WHAT YOU ARE ASKED TO DO →
Write every line below out again exactly, images omitted.

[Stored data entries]
*** Block opens ***

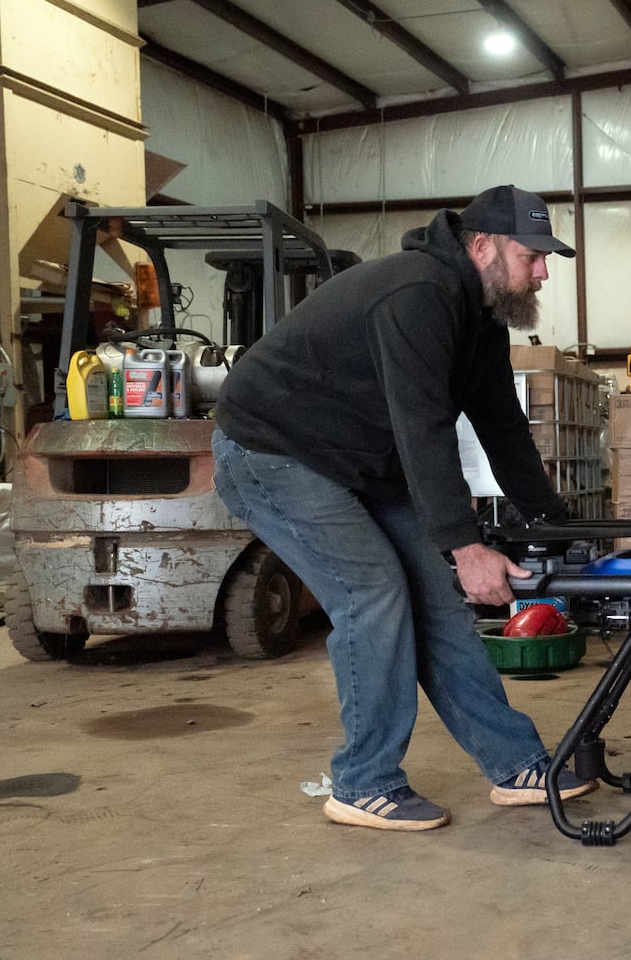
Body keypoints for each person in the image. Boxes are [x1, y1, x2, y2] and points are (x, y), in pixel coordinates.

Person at [210, 184, 597, 831]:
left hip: (356, 461)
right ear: (483, 246)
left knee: (439, 602)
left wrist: (558, 527)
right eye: (532, 255)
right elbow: (423, 428)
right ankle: (363, 782)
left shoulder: (480, 319)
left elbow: (502, 428)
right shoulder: (417, 293)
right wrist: (466, 545)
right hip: (272, 450)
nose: (543, 269)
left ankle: (516, 763)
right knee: (375, 593)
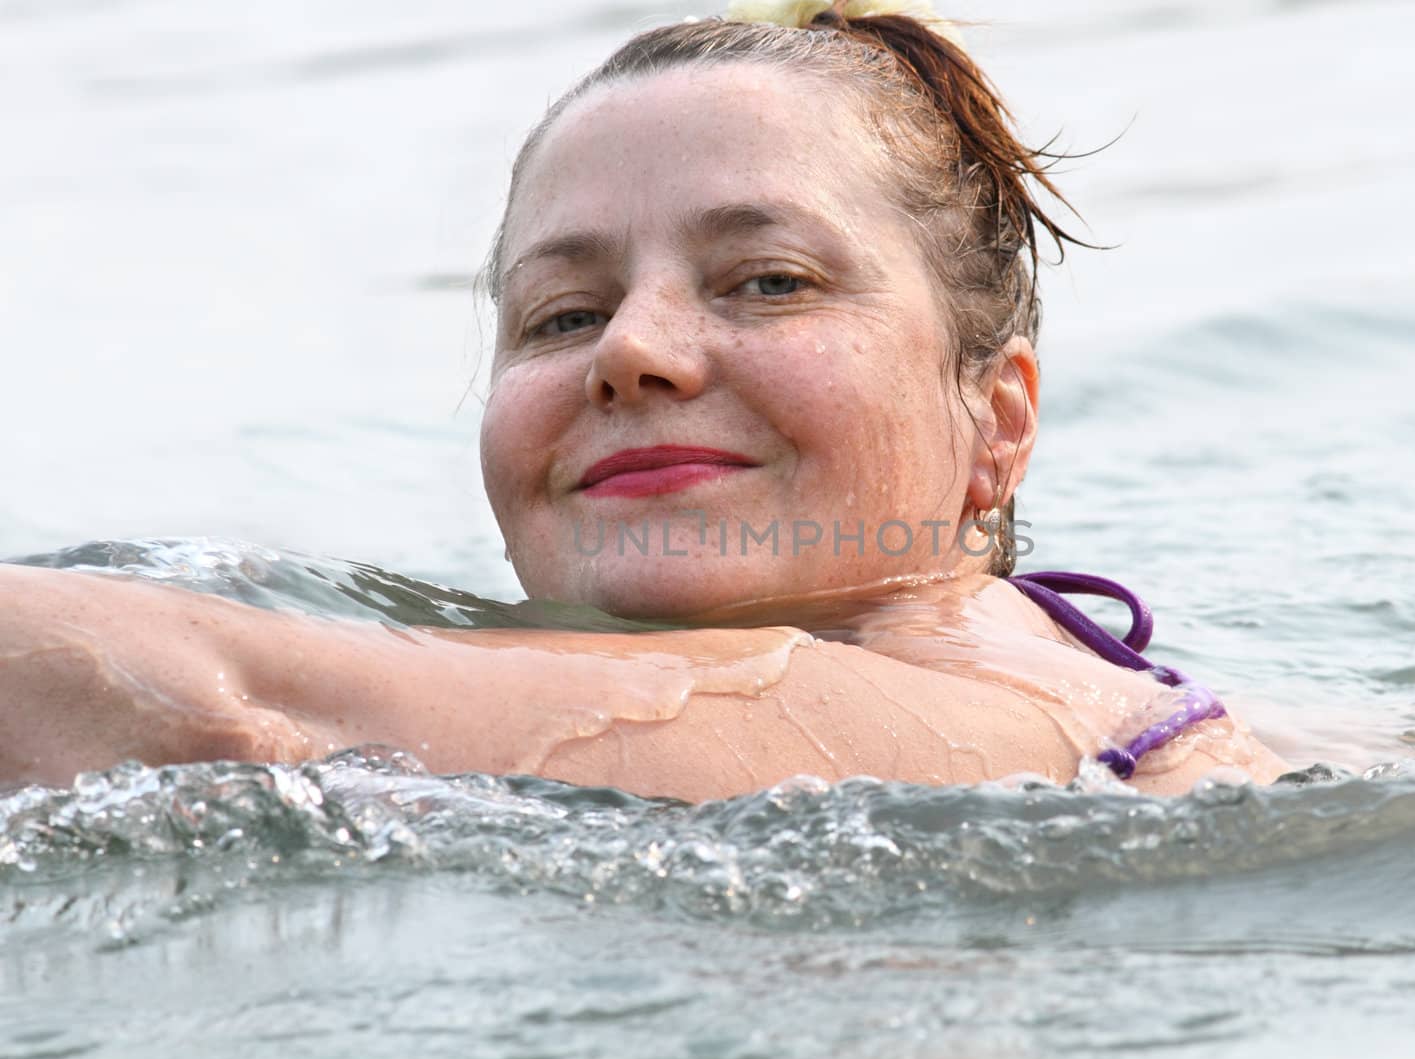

*** Block closes ***

ANSWER TO THE EXERCISE →
Body keypoints for each person in the image. Boxes are [x1, y1, x2, y2] and points are (x, y), in pixel coordinates.

Person at [210, 184, 597, 831]:
left hip: (356, 461)
right ear: (483, 246)
left knee: (439, 602)
left wrist: (558, 527)
right eye: (532, 255)
right elbow: (423, 428)
right ankle: (363, 782)
left shoulder: (480, 319)
left elbow: (502, 428)
right shoulder: (417, 293)
right wrist: (466, 545)
right hip: (272, 450)
nose: (543, 269)
left ankle: (516, 763)
right knee: (375, 593)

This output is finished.